Sleeve gastrectomy, also called vertical sleeve gastrectomy, is a slimming surgery. This procedure is usually performed laparoscopically, which involves inserting small instruments through many small incisions in the upper abdomen. Can gastric sleeve cause cancer?
Approximately 80 percent of the stomach is removed during sleeve gastrectomy, leaving the tube-shaped stomach the size and shape of a banana.
Limiting the size of your stomach limits the amount of food you can eat, and the procedure also causes hormonal changes that help you lose weight. The same hormonal changes also help alleviate overweight conditions such as high blood pressure or heart disease.
As with any major surgery, sleeve gastrectomy is a potential health risk in both the short and long term.
Risks associated with sleeve gastrectomy may include:
- Excessive bleeding
- Adverse reactions to anesthesia
- Blood clots
- Lung or breathing problems
- Leaks from the cut edge of the stomach
The long-term risks and complications of sleeve gastrectomy surgery may include:
- Gastrointestinal obstruction
- Gastroesophageal reflux disease
- Low blood sugar (hypoglycaemia)
Very rarely complications of sleeve gastrectomy can be fatal.
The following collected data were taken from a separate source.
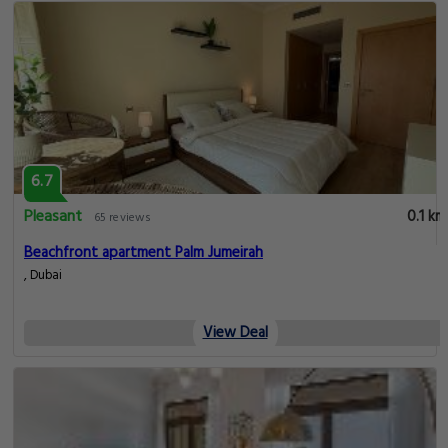
6.7
Pleasant
0.1 km
65 reviews
Beachfront apartment Palm Jumeirah
, Dubai
View Deal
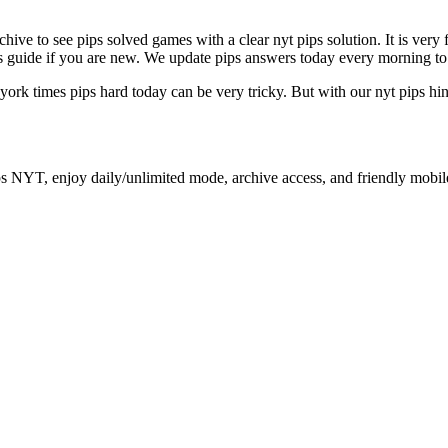
archive to see pips solved games with a clear nyt pips solution. It is ver
ips guide if you are new. We update pips answers today every morning to
 york times pips hard today can be very tricky. But with our nyt pips hi
ps NYT, enjoy daily/unlimited mode, archive access, and friendly mobil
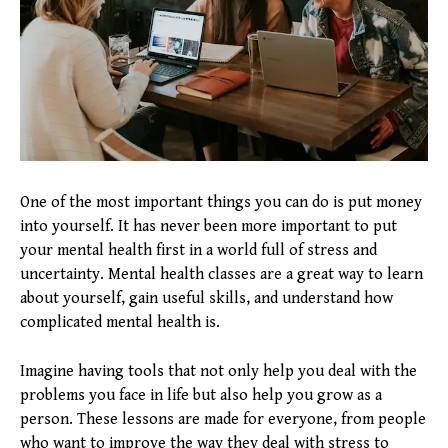
One of the most important things you can do is put money
into yourself. It has never been more important to put
your mental health first in a world full of stress and
uncertainty. Mental health classes are a great way to learn
about yourself, gain useful skills, and understand how
complicated mental health is.
Imagine having tools that not only help you deal with the
problems you face in life but also help you grow as a
person. These lessons are made for everyone, from people
who want to improve the way they deal with stress to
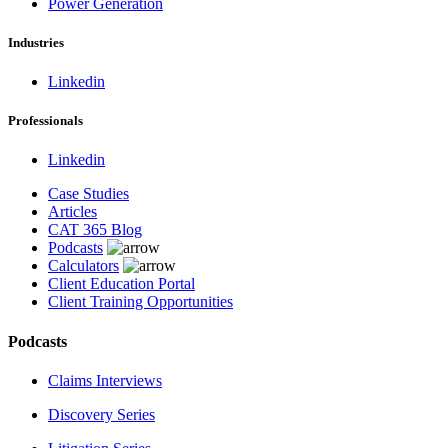
Power Generation
Industries
Linkedin
Professionals
Linkedin
Case Studies
Articles
CAT 365 Blog
Podcasts
Calculators
Client Education Portal
Client Training Opportunities
Podcasts
Claims Interviews
Discovery Series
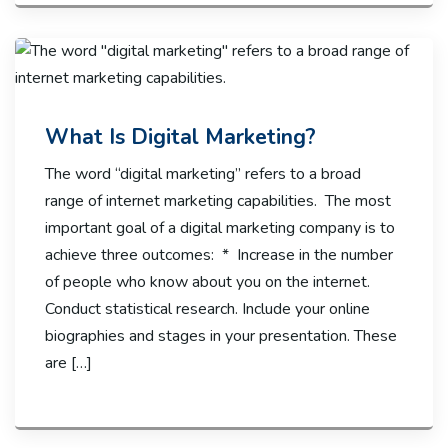
What Is Digital Marketing?
The word “digital marketing” refers to a broad
range of internet marketing capabilities. The most
important goal of a digital marketing company is to
achieve three outcomes: * Increase in the number
of people who know about you on the internet.
Conduct statistical research. Include your online
biographies and stages in your presentation. These
are […]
After sleeve gastrectomy, your diet begins with sugar-free, non-carbonized liquids for the first seven days, then goes to puree for three weeks, and finally to eat normally about four weeks after surgery. You’ll need to take a multivitamin twice a day, a calcium supplement once a day and vitamin B12 injection once a month for life.
You will have frequent medical checks to monitor your health during the first few months after weight loss surgery. You may need laboratory tests, blood tests and various exams.
You may feel changes when your body responds to rapid weight loss in the first three to six months after a sleeve gastrectomy, including:
- Tiredness, like you have the flu
- Feeling cold
- Dry skin
- Thinning and hair loss
- Mood changes
- The risk of colorectal cancer increased with bariatric surgery
- The risk of colorectal cancer has increased significantly among people who have undergone obesity surgery in a retrospective cohort study involving over 77,000 obese patients registered in the Swedish registry.
The increased risk of colorectal cancer was associated with all three bariatric procedures – vertical band gastroplasty, adjustable gastric banding and Roux-en-Y gastric bypass – and increased over time. Over time, no such pattern was observed among obese patients who had no surgery.